What you will do:
The result should be every line that contains the word "POST", taken from the material.
--*--
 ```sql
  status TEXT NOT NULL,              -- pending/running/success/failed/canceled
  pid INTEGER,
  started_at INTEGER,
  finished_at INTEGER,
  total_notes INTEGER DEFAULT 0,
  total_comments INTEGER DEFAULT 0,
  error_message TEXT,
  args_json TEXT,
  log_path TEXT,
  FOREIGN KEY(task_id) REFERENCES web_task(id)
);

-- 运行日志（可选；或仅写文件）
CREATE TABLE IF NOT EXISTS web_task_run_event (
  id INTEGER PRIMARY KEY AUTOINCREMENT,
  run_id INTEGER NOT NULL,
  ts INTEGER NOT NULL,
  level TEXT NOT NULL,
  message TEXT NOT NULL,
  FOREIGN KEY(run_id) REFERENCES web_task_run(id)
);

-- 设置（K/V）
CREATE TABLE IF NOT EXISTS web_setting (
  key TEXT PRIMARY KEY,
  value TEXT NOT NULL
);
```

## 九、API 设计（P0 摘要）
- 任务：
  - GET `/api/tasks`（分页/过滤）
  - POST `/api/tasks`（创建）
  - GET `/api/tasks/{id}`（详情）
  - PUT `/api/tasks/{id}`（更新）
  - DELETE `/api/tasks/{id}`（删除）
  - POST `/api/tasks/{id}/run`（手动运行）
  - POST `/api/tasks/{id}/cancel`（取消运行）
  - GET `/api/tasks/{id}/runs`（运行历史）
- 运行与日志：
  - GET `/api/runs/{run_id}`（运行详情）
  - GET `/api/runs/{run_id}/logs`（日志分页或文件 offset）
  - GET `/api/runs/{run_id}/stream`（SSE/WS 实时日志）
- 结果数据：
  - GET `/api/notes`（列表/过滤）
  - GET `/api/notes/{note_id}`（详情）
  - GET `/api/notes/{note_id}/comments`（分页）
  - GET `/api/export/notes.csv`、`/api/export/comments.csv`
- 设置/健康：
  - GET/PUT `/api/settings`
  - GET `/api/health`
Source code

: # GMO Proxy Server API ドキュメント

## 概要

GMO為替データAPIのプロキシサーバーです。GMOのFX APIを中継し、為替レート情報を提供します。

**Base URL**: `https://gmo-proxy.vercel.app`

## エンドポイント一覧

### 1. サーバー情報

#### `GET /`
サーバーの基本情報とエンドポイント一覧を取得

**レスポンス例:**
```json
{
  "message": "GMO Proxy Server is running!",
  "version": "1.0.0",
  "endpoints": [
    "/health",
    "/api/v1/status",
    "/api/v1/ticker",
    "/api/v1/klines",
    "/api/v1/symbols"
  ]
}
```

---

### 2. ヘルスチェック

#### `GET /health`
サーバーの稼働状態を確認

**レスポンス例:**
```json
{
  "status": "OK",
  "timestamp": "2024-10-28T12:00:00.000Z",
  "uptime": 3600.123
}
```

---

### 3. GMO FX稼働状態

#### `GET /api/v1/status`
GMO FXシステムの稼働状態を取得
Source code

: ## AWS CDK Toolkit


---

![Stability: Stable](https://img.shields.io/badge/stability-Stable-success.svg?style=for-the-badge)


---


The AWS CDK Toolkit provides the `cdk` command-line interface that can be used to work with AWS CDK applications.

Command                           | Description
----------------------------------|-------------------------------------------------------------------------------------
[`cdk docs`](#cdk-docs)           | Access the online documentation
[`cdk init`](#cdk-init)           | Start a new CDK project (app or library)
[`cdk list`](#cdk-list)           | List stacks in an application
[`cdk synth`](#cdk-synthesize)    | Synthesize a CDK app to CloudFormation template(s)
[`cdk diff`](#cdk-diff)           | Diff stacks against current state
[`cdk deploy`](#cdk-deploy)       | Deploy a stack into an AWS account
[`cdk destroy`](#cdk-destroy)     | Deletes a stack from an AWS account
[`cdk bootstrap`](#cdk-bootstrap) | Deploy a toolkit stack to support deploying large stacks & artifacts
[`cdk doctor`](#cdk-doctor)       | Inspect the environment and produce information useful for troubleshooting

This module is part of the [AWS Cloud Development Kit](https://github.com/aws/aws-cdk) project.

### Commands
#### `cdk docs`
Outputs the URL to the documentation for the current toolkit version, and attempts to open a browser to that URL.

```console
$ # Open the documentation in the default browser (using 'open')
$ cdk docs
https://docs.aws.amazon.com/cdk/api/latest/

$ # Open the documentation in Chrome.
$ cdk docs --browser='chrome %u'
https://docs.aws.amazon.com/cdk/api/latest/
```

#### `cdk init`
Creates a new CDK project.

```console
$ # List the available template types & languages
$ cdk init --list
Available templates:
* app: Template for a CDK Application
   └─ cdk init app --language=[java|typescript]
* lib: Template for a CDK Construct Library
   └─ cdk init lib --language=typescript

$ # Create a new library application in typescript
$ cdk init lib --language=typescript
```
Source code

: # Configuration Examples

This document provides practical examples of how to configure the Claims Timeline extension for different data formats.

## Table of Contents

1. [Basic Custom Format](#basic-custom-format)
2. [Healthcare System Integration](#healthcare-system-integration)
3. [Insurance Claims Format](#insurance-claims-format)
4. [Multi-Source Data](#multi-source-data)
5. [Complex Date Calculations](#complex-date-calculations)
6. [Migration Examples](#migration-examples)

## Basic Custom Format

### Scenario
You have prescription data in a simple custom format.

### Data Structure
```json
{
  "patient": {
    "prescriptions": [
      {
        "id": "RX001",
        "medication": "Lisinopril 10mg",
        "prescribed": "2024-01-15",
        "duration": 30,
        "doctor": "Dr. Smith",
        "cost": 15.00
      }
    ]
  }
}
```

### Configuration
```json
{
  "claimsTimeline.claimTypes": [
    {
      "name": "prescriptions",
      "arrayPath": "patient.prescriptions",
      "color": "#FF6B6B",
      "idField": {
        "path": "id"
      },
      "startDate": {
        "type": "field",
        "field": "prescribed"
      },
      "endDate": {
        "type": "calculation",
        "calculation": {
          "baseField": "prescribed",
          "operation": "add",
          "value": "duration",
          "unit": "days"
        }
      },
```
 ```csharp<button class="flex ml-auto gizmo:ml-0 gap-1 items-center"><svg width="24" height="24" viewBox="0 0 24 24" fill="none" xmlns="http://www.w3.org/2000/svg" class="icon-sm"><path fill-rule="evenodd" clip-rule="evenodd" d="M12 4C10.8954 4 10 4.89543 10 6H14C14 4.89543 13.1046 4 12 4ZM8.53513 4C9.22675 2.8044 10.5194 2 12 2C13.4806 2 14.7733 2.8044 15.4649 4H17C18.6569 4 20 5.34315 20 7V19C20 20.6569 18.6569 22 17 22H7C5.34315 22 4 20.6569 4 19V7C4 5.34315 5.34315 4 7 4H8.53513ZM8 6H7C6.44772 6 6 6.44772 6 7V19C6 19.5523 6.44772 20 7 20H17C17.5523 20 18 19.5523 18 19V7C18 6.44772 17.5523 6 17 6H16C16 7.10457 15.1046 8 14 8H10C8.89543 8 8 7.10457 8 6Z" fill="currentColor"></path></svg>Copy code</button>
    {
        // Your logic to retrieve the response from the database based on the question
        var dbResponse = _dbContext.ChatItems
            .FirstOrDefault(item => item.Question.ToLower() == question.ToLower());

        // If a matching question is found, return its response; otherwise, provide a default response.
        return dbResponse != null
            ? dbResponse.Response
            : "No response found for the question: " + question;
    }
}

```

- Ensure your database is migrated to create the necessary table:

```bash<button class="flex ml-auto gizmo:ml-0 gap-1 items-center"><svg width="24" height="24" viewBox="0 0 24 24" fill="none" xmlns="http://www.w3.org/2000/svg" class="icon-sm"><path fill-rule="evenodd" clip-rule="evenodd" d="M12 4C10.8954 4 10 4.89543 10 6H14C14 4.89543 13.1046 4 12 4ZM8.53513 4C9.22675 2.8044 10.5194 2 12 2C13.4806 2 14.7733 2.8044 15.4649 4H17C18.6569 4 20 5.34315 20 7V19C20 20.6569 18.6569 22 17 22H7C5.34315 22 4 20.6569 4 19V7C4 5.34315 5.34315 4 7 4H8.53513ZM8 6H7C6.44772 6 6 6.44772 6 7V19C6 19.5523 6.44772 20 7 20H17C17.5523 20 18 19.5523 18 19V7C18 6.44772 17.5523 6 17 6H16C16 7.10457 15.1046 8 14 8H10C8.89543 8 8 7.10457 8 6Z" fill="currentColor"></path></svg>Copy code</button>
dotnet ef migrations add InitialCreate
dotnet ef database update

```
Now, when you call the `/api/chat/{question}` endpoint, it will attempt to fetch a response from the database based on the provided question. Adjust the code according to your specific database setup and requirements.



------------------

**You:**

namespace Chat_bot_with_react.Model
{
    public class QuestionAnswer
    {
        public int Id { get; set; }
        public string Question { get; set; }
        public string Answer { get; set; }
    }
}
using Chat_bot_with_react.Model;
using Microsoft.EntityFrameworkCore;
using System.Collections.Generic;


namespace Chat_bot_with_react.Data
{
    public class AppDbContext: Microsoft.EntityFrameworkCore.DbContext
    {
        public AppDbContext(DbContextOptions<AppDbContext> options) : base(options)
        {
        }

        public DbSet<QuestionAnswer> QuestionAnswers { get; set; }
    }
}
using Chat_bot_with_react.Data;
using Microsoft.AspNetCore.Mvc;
--*--
Solution to the exercise:
  - POST `/api/tasks`（创建）
  - POST `/api/tasks/{id}/run`（手动运行）
  - POST `/api/tasks/{id}/cancel`（取消运行）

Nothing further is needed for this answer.